Ainda que a indenização por perdas e danos seja cabível às rescisões de contrato de compra e venda, é necessário analisar se o dano é efetivo, se trata de um lucro cessante (o que razoavelmente deixou de lucrar) ou se é meramente um dano hipotético (sem qualquer prova de que o dano existiu ou poderia existir).

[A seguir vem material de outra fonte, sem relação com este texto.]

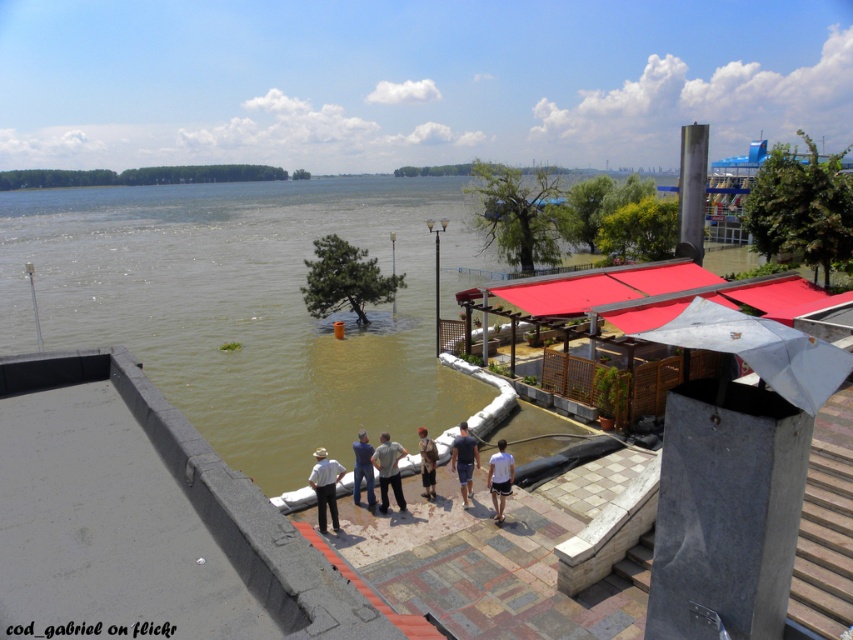
Which of these two, light gray fabric shirt at center or dark blue t-shirt at center, stands taller?

With more height is dark blue t-shirt at center.

Who is higher up, light gray fabric shirt at center or dark blue t-shirt at center?

light gray fabric shirt at center is above.

This screenshot has height=640, width=853. What are the coordinates of `light gray fabric shirt at center` in the screenshot? It's located at (387, 470).

Is the position of white cotton shirt at center more distant than that of light gray fabric shirt at center?

No, it is not.

The height and width of the screenshot is (640, 853). I want to click on white cotton shirt at center, so click(x=325, y=486).

Which is behind, point (329, 474) or point (430, 444)?

Point (430, 444)

Which of these two, white cotton shirt at center or light brown leather pants at center, stands shorter?

light brown leather pants at center

Who is more distant from viewer, (308, 483) or (422, 444)?

The point (308, 483) is more distant.

The width and height of the screenshot is (853, 640). I want to click on white cotton shirt at center, so pos(325,486).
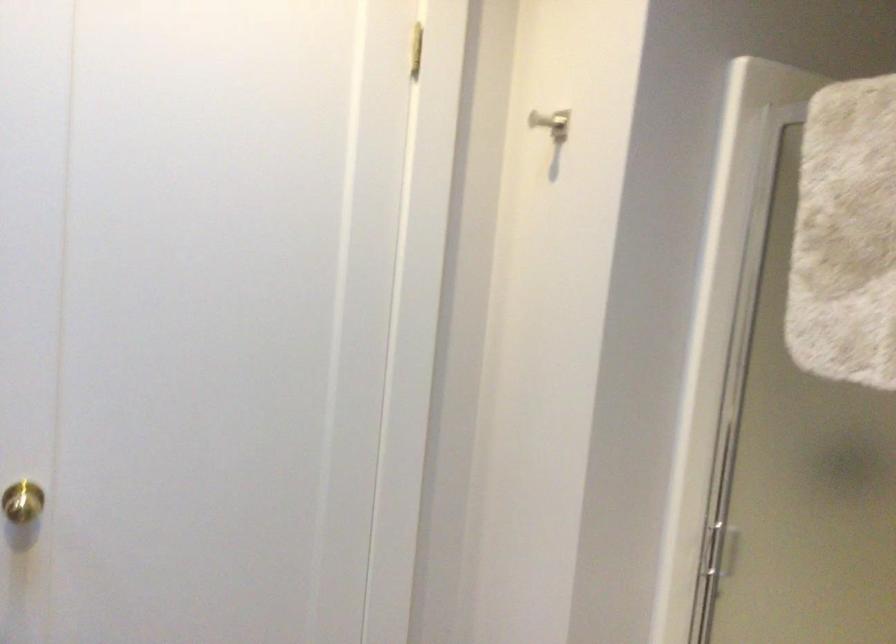
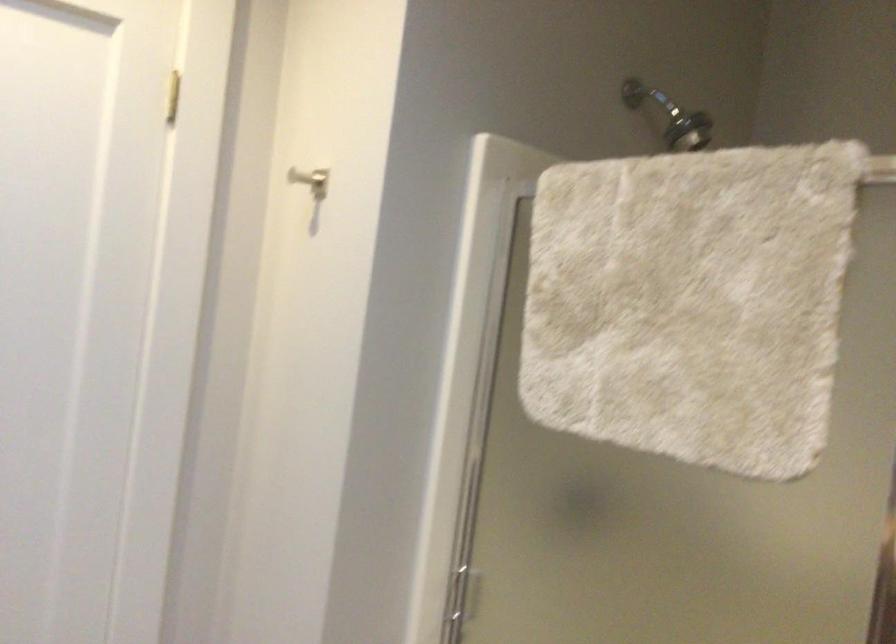
The images are taken continuously from a first-person perspective. In which direction are you moving?

The cameraman walked toward right, backward.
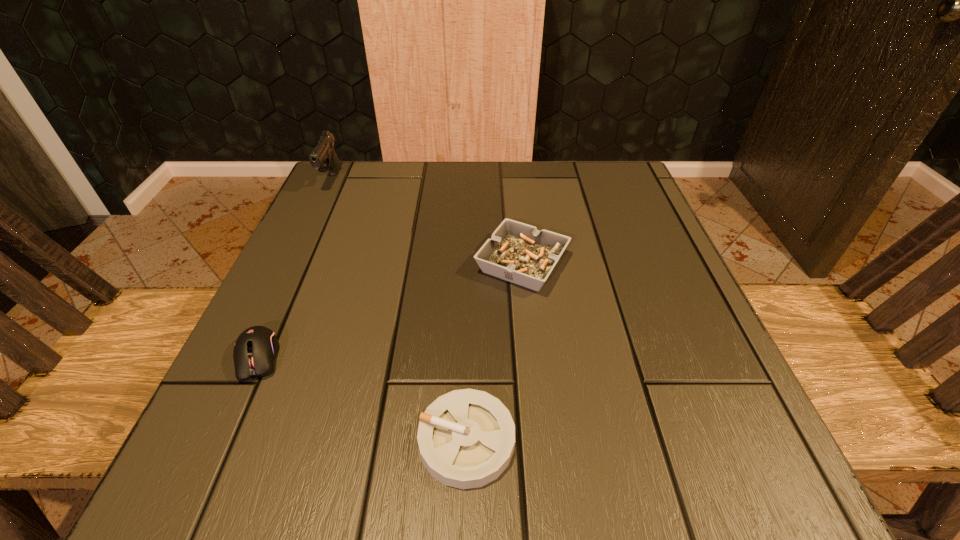
Locate an element on the screen. The image size is (960, 540). pistol is located at coordinates (323, 157).

Locate an element on the screen. The width and height of the screenshot is (960, 540). the farthest object is located at coordinates click(323, 157).

In order to click on the farther ashtray in this screenshot , I will do `click(517, 252)`.

Image resolution: width=960 pixels, height=540 pixels. Find the location of `the second farthest object`. the second farthest object is located at coordinates (517, 252).

Where is `the second nearest object`? the second nearest object is located at coordinates (255, 349).

This screenshot has height=540, width=960. I want to click on the shortest object, so click(x=466, y=438).

I want to click on the nearest object, so click(x=466, y=438).

This screenshot has height=540, width=960. I want to click on vacant space located at the barrel of the farthest object, so click(x=318, y=207).

Find the location of a particular element. free space located on the front of the second farthest object is located at coordinates (539, 413).

Where is `vacant space located on the right of the computer mouse`? This screenshot has width=960, height=540. vacant space located on the right of the computer mouse is located at coordinates (372, 357).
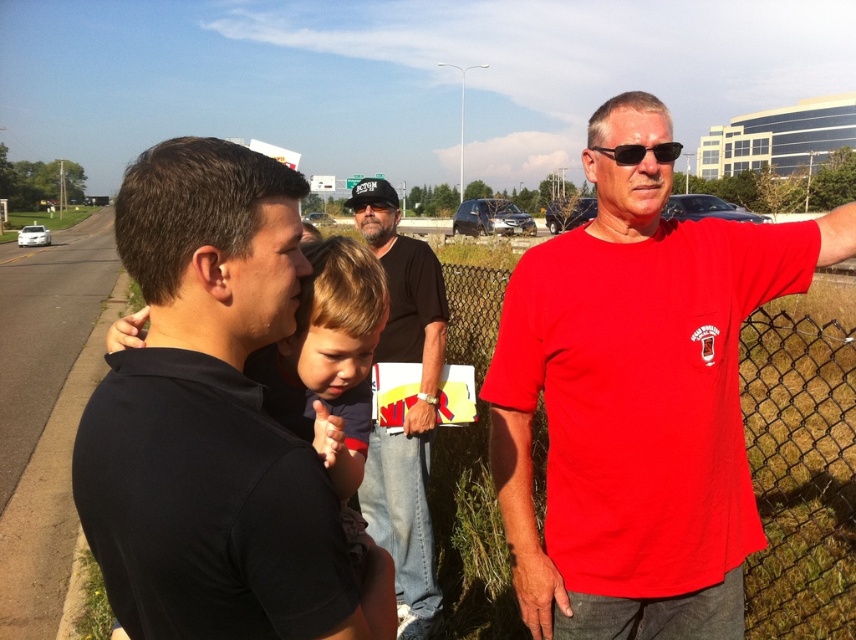
Between matte red t-shirt at right and black matte shirt at left, which one appears on the right side from the viewer's perspective?

Positioned to the right is matte red t-shirt at right.

Which is in front, point (619, 131) or point (193, 499)?

Point (193, 499) is in front.

You are a GUI agent. You are given a task and a screenshot of the screen. Output one action in this format:
    pyautogui.click(x=<x>, y=<y>)
    Task: Click on the matte red t-shirt at right
    
    Given the screenshot: What is the action you would take?
    pyautogui.click(x=637, y=400)

What do you see at coordinates (214, 420) in the screenshot? This screenshot has width=856, height=640. I see `black matte shirt at left` at bounding box center [214, 420].

Where is `black matte shirt at left`? This screenshot has width=856, height=640. black matte shirt at left is located at coordinates click(214, 420).

Identify the location of matte red t-shirt at right. (637, 400).

Is matte red t-shirt at right closer to camera compared to black cotton t-shirt at center?

That is True.

The image size is (856, 640). Identify the location of matte red t-shirt at right. (637, 400).

This screenshot has width=856, height=640. I want to click on matte red t-shirt at right, so click(x=637, y=400).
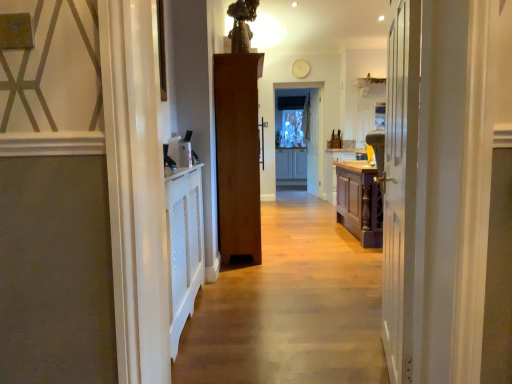
Question: Is clear glass screen door at center taller than brown wooden door at center, marked as the third door in a right-to-left arrangement?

O exercício da posse de um terreno, ou de um lote de terra nua para ser passível de indenização por taxa de fruição depende de prova de existência de construção sobre o terreno, o que viabilizaria a aferição de eventual enriquecimento sem causa por parte do comprador. A inexistência de construção afasta a possibilidade concluir que o vendedor auferiria proveito com a cessão de uso e posse do terreno a terceiros, se não o tivesse concedido ao comprador. Do outro lado da moeda, a inexistência de construção retira do comprador a possibilidade de auferir vantagem ou proveito da sua posse, o que afasta o requisito do enriquecimento sem causa.